__TASK TO COMPLETE__
Answer these from the XPA text:
(a) How much XPA is added to a 6/8 cylinder gasoline engine?
(b) What ratio by volume is given for XPA Anti-Friction Metal Conditioner?
(c) What fuel savings may result in a normal engine in good repair?

__TEXT SECTION__

XPA - AUTOMOTIVE APPLICATIONS - GASOLINE AND DIESEL ENGINES

Important ! Do not overfill lubrication reservoirs and also insure they are not under filled; precautions need to be taken to remove excess fluid when adding XPA

1. GASOLINE ENGINES

A) Quantities Added:

Engine:
- 4 cylinder, 8 ounces (240mI)
- 6/8 cylinder, 10 ounces (300ml)

Ratio: 6% by volume of XPA Anti-Friction Metal Conditioner

1)Fuel Consumption A - In a normal engine in good repair, expected fuel savings of 5 to 15 percent may result. Fully treated cars have been known to have up to 30 percent improvement in fuel economy. Actual savings are mostly dependent on usage style, distances travelled, driving methods, and type of vehicles driven. Improvement is due to less friction and thus, less engine power expended in overcoming an engine\'s own internal forces of inertia.

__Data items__
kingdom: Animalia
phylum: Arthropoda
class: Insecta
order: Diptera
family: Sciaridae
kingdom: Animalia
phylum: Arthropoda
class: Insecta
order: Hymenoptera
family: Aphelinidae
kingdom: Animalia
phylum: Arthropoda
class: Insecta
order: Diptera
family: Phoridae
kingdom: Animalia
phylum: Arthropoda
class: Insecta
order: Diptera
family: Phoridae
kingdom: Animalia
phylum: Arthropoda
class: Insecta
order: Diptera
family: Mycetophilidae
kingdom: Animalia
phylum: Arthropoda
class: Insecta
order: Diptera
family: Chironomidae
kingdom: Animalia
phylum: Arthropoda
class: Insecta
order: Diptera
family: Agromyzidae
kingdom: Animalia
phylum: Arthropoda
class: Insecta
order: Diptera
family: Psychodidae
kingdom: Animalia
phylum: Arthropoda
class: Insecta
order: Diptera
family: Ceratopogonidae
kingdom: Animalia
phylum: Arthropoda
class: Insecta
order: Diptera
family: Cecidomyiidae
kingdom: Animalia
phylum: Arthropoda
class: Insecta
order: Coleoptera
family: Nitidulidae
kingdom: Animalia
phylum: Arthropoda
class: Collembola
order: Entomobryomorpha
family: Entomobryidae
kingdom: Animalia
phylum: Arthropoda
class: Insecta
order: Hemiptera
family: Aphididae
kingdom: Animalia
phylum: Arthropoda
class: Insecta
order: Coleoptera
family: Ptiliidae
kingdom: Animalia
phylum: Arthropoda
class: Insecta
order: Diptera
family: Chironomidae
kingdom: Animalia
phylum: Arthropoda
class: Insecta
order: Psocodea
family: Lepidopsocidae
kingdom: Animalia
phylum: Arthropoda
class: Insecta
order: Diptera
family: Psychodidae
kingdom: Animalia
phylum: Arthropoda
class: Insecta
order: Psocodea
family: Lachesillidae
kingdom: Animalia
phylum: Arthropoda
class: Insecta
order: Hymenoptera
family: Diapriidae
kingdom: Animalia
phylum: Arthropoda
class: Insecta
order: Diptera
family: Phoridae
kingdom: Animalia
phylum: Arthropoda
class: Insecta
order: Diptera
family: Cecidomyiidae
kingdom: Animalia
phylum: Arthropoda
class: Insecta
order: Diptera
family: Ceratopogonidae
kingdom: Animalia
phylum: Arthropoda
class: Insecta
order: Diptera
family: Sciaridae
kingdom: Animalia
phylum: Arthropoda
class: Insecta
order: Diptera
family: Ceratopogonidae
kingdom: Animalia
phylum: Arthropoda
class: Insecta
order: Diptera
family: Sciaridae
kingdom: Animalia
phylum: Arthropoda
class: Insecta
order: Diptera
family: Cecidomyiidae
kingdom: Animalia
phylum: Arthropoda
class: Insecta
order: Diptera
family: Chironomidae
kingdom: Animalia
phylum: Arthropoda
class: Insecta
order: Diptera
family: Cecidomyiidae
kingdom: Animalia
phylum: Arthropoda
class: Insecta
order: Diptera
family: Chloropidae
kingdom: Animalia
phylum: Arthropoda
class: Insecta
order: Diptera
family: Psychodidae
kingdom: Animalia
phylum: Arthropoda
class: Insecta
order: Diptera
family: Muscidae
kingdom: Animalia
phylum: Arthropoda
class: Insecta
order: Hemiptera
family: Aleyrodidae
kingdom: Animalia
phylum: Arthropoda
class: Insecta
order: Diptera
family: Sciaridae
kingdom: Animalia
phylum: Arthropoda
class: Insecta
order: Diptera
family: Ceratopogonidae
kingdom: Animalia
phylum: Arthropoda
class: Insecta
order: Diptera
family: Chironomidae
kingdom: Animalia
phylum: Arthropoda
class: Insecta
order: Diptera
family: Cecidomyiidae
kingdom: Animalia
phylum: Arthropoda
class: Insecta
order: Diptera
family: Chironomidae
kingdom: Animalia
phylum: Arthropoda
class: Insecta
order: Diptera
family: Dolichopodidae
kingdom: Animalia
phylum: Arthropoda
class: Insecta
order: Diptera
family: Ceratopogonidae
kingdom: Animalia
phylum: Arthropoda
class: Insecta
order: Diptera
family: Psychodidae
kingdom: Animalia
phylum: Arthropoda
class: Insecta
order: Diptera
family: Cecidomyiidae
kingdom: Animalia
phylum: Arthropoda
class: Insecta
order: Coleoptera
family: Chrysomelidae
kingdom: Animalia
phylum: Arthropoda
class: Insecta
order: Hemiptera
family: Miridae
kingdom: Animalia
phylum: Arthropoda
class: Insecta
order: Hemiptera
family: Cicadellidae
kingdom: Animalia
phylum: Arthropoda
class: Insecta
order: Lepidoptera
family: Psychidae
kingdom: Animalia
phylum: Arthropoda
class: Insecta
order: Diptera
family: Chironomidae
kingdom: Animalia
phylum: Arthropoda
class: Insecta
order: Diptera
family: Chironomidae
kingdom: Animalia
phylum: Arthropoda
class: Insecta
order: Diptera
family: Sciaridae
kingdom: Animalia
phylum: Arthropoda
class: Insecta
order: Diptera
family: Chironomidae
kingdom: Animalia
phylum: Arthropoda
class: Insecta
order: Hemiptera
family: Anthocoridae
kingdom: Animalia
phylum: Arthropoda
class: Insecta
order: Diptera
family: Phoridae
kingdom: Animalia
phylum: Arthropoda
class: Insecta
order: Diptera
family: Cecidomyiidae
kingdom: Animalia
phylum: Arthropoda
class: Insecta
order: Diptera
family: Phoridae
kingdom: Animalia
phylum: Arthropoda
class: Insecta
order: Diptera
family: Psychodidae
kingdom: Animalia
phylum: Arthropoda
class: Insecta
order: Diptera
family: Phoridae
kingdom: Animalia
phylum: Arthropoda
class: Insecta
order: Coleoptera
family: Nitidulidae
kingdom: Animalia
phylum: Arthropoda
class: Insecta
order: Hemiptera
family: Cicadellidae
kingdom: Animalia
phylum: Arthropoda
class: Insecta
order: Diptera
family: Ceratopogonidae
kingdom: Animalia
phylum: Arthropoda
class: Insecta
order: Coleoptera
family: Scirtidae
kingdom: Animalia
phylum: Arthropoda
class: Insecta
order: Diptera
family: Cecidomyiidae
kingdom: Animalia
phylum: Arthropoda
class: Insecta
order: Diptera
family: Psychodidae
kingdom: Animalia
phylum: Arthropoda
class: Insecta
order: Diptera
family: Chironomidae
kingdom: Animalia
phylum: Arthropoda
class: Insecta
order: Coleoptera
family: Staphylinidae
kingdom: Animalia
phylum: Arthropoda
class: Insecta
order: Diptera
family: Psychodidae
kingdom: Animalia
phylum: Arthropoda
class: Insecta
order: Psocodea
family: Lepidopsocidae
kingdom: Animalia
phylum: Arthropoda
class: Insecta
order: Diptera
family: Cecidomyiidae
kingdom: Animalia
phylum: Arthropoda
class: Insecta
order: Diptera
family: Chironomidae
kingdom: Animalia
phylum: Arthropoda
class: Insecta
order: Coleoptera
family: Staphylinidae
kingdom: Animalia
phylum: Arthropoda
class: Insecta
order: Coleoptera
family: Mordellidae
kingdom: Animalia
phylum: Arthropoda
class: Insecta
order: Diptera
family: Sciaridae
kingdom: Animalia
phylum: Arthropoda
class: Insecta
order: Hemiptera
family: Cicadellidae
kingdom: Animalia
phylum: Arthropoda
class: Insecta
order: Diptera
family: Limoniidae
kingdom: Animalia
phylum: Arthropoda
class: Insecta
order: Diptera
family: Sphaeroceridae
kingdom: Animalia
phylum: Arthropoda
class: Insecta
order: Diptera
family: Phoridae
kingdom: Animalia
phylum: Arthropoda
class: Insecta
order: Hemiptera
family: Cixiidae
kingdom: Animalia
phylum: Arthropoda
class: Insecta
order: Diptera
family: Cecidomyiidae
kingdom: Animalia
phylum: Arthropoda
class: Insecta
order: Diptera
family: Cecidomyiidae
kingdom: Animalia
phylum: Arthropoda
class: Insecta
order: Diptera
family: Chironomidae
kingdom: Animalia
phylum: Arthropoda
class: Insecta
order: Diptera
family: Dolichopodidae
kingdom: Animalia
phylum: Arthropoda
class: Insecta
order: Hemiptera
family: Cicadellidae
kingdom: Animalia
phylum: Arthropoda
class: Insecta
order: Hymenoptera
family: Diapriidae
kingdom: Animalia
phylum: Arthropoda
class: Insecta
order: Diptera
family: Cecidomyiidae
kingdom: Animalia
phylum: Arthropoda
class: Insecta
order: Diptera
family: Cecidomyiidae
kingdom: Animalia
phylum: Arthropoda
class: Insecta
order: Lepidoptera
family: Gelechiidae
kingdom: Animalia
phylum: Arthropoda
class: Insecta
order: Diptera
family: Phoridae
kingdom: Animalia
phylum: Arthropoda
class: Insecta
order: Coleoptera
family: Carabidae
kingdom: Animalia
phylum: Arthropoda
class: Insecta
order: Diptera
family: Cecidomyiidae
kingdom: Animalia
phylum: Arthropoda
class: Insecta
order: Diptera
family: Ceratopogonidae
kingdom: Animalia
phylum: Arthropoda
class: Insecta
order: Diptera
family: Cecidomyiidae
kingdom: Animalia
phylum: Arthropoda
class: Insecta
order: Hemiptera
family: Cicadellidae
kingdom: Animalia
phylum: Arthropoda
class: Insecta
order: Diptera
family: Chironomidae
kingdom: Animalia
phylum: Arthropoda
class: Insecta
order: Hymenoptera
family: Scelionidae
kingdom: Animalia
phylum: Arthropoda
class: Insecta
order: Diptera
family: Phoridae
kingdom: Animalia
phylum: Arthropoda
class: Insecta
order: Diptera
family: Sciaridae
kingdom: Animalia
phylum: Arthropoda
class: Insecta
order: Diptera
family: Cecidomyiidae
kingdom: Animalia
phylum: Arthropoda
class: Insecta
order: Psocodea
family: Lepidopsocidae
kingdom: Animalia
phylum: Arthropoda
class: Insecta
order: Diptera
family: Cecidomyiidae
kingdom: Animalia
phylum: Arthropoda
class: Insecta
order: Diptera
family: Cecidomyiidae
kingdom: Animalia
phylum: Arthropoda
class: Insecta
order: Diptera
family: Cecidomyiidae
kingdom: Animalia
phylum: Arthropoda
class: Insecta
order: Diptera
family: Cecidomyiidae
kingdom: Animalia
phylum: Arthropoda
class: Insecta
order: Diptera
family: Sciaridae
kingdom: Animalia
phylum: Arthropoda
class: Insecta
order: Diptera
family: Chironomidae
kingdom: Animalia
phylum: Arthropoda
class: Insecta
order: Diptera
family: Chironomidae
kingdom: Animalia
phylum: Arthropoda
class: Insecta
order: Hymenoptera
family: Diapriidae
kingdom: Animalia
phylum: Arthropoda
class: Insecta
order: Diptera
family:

__FINISHED EXERCISE__
(a) 10 ounces (300ml)
(b) 6% by volume
(c) 5 to 15 percent